قَالُوا إِنَّا أُرْسِلْنَا إِلَى قَوْمٍ مُّجْرِمِينَ

 Zâriyât / 32 -

 Diyanet Vakfi = «Biz, dediler, suçlu bir kavme gönderildik.»


لِنُرْسِلَ عَلَيْهِمْ حِجَارَةً مِّن طِينٍ

 Zâriyât / 33 -

 Diyanet Vakfi = «Üzerlerine çamurdan taş yağdırmaya (geldik).»


مُسَوَّمَةً عِندَ رَبِّكَ لِلْمُسْرِفِينَ

 Zâriyât / 34 -

 Diyanet Vakfi = (Bu taşlar,) aşırı gidenler için Rabbinin katında işaretlenmiş (taşlardır).


فَأَخْرَجْنَا مَن كَانَ فِيهَا مِنَ الْمُؤْمِنِينَ

 Zâriyât / 35 -

 Diyanet Vakfi = Bunun üzerine orada bulunan müminleri çıkardık.

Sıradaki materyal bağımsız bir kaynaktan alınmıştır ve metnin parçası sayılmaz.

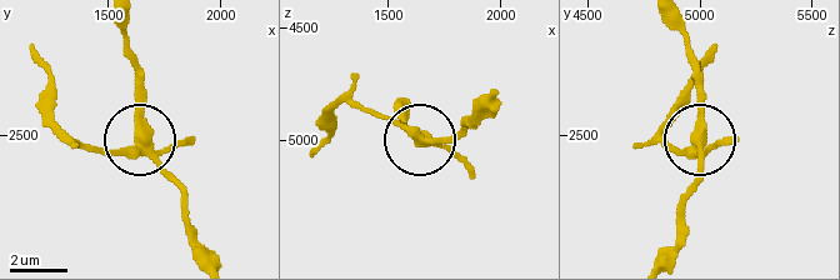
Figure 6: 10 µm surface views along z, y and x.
{"arms": 3, "act": "pass", "runs_along": {"pic": 6, "px": [[205, 256], [194, 243], [181, 185], [148, 149], [86, 149]]}, "found": "one neuron here"}

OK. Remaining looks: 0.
{"act": "done", "edits": [["cleave", 4]], "rest": "unchecked"}

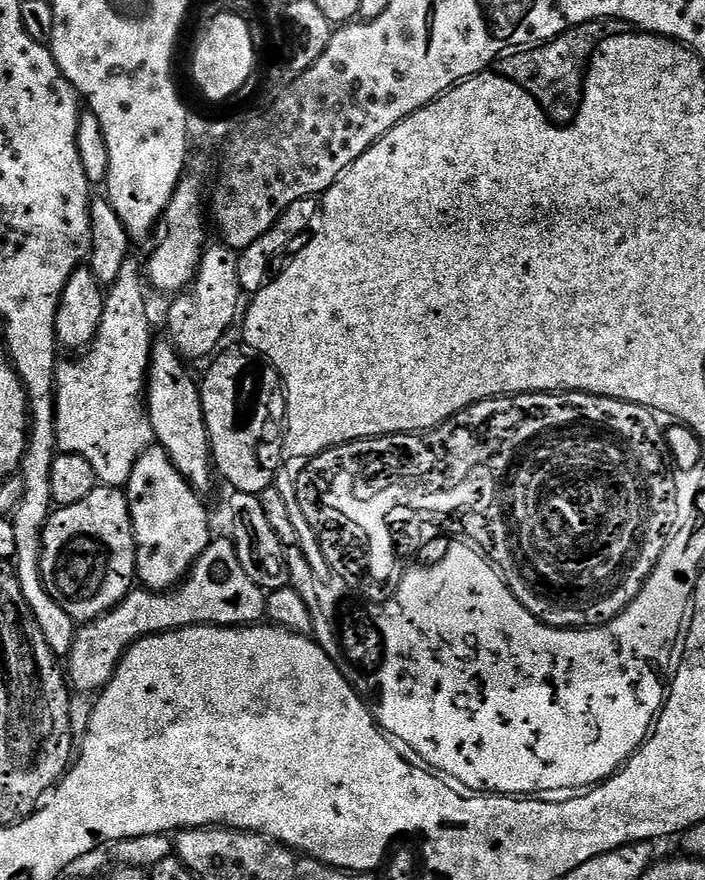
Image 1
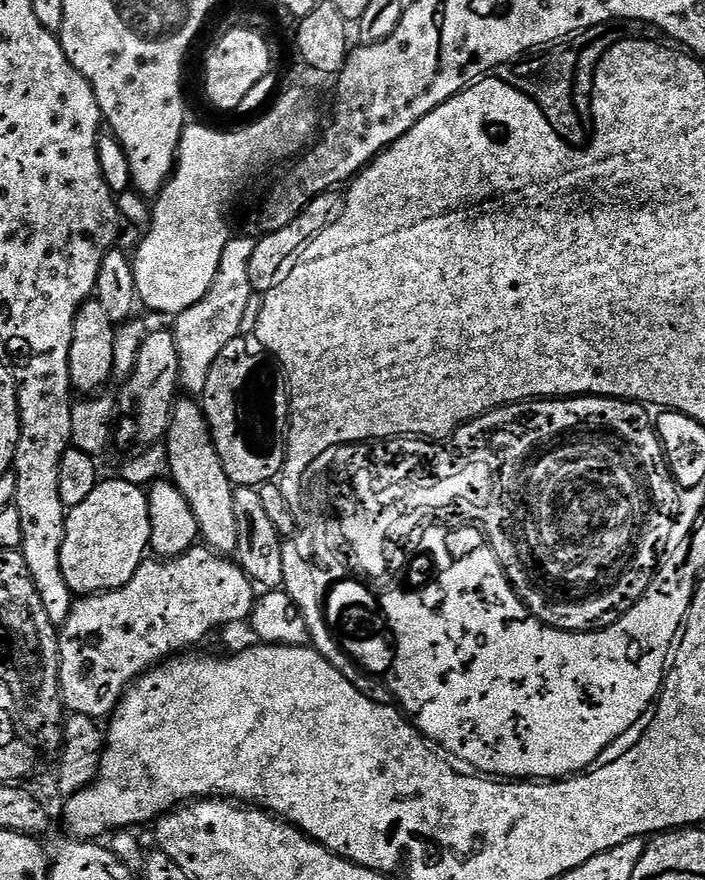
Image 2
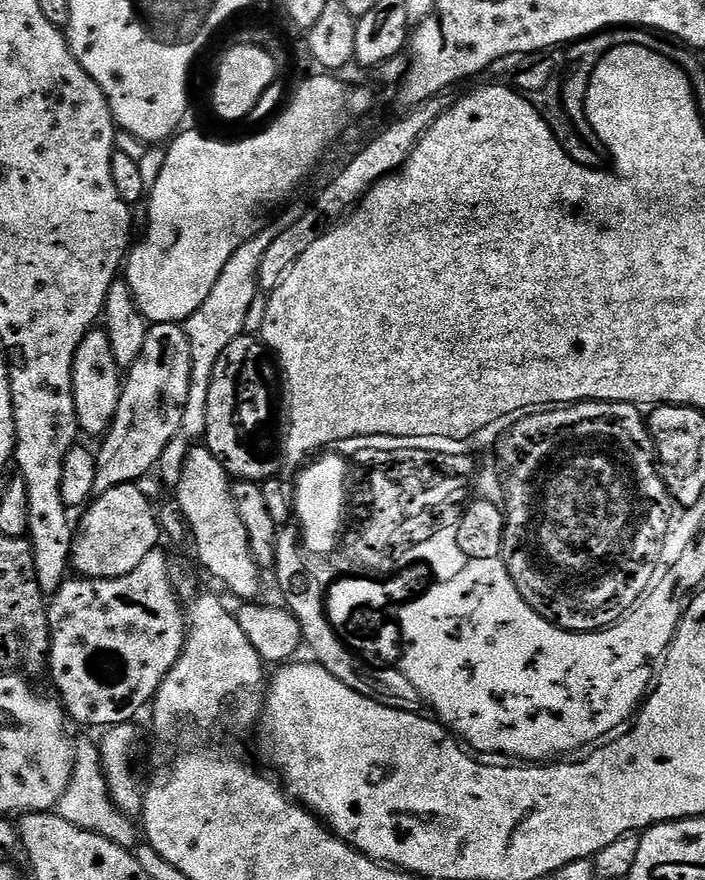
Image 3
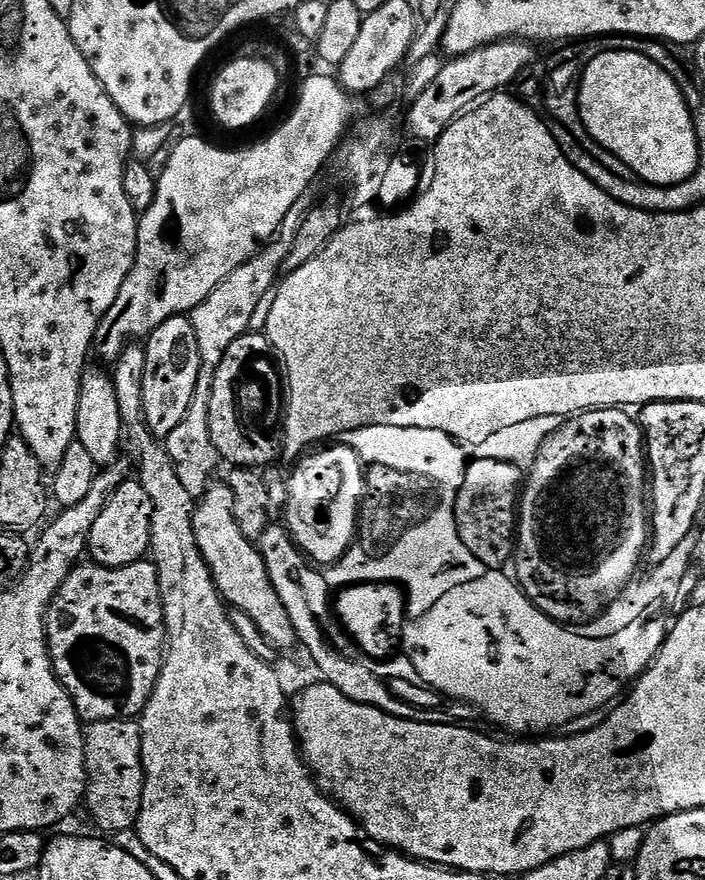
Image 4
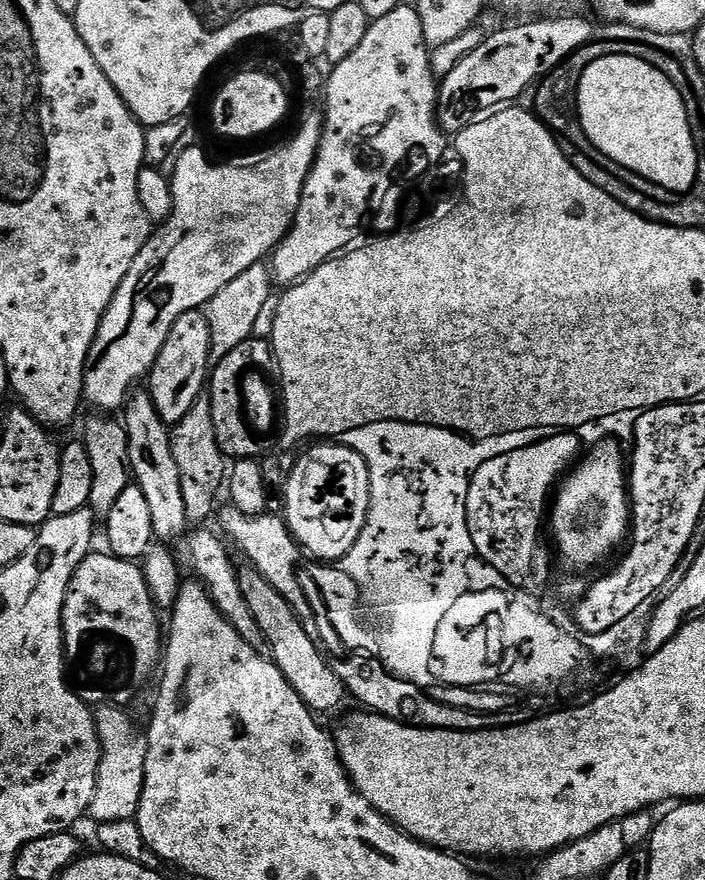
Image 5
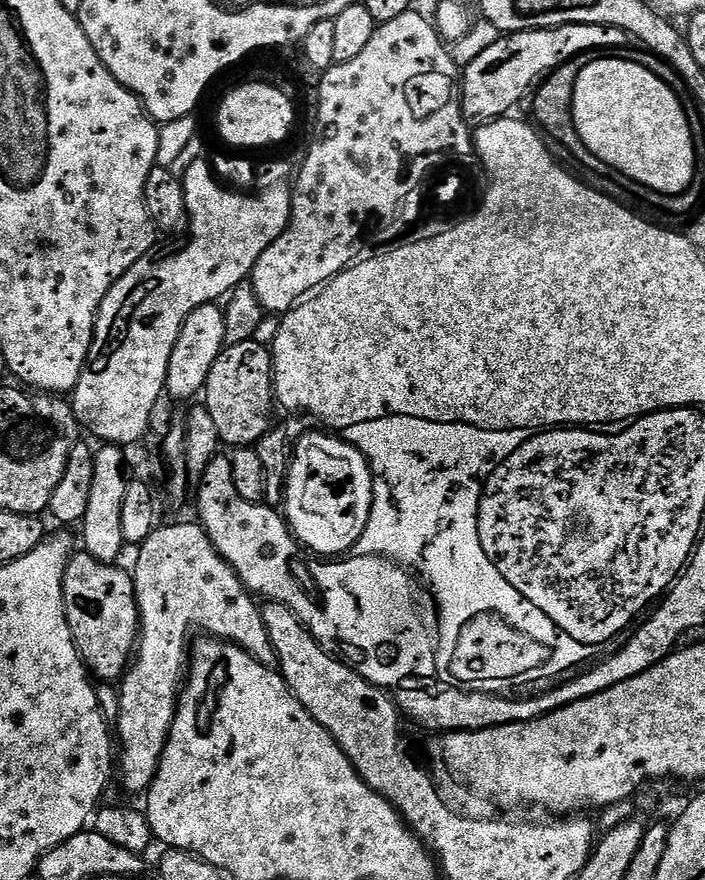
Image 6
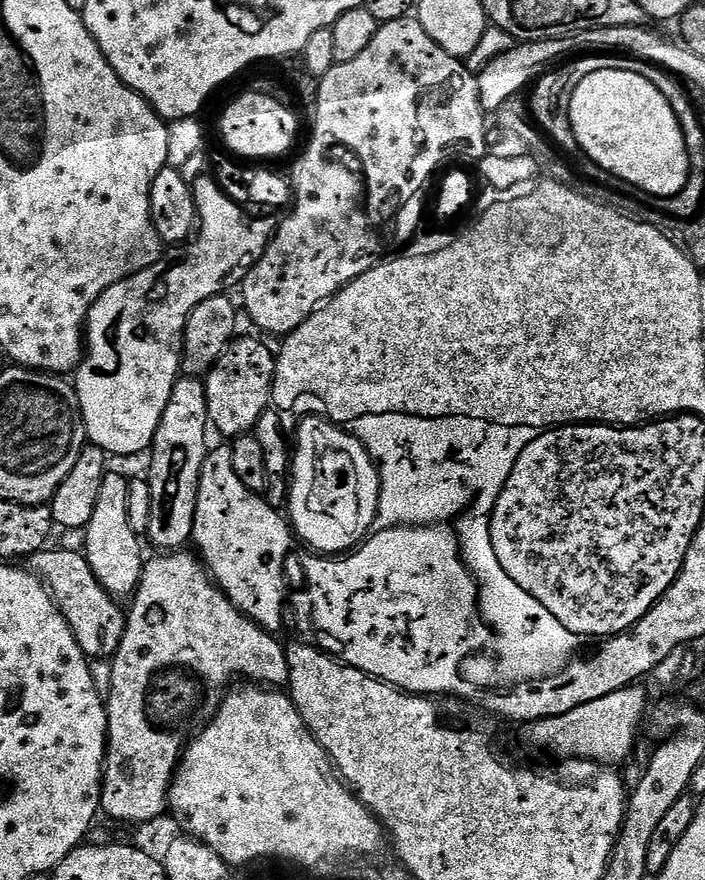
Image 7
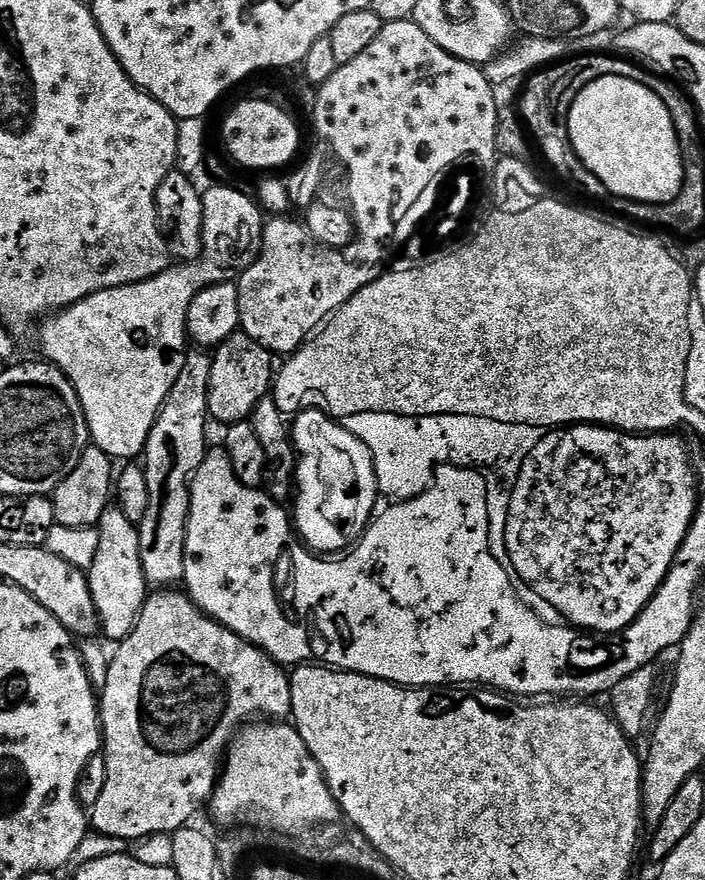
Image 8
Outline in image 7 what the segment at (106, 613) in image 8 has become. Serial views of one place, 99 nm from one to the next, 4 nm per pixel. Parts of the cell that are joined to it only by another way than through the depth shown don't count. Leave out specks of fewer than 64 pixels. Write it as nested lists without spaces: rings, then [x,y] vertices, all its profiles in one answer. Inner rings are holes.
[[[105,475],[102,491],[98,493],[98,503],[94,505],[94,515],[82,529],[84,534],[83,554],[88,559],[90,570],[100,584],[113,598],[131,597],[140,584],[140,575],[146,561],[140,553],[141,537],[130,526],[128,503],[130,502],[129,477]]]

فَمَا وَجَدْنَا فِيهَا غَيْرَ بَيْتٍ مِّنَ الْمُسْلِمِينَ

 Zâriyât / 36 -

 Diyanet Vakfi = Zaten orada müslümanlardan, bir ev halkından başka kimse bulmadık.


وَتَرَكْنَا فِيهَا آيَةً لِّلَّذِينَ يَخَافُونَ الْعَذَابَ الْأَلِيمَ

 Zâriyât / 37 -

 Diyanet Vakfi = Acı azaptan korkanlar için orada bir işaret bıraktık.


وَفِي مُوسَى إِذْ أَرْسَلْنَاهُ إِلَى فِرْعَوْنَ بِسُلْطَانٍ مُّبِينٍ

 Zâriyât / 38 -

 Diyanet Vakfi = Musa'da da (ibretler vardır). Onu apaçık bir delil ile Firavun'a göndermiştik.


فَتَوَلَّى بِرُكْنِهِ وَقَالَ سَاحِرٌ أَوْ مَجْنُونٌ

 Zâriyât / 39 -

 Diyanet Vakfi = Firavun ordusuyla birlikte yüz çevirmiş: «O, bir büyücüdür veya bir delidir» demişti.


فَأَخَذْنَاهُ وَجُنُودَهُ فَنَبَذْنَاهُمْ فِي الْيَمِّ وَهُوَ مُلِيمٌ

 Zâriyât / 40 -

 Diyanet Vakfi = Nihayet onu da ordularını da yakalayıp denize attık, bu sırada kendini kınayıp duruyordu.


وَفِي عَادٍ إِذْ أَرْسَلْنَا عَلَيْهِمُ الرِّيحَ الْعَقِيمَ

 Zâriyât / 41 -

 Diyanet Vakfi = Âd kavminde de (ibretler vardır). Onlara kasıp kavuran rüzgârı göndermiştik.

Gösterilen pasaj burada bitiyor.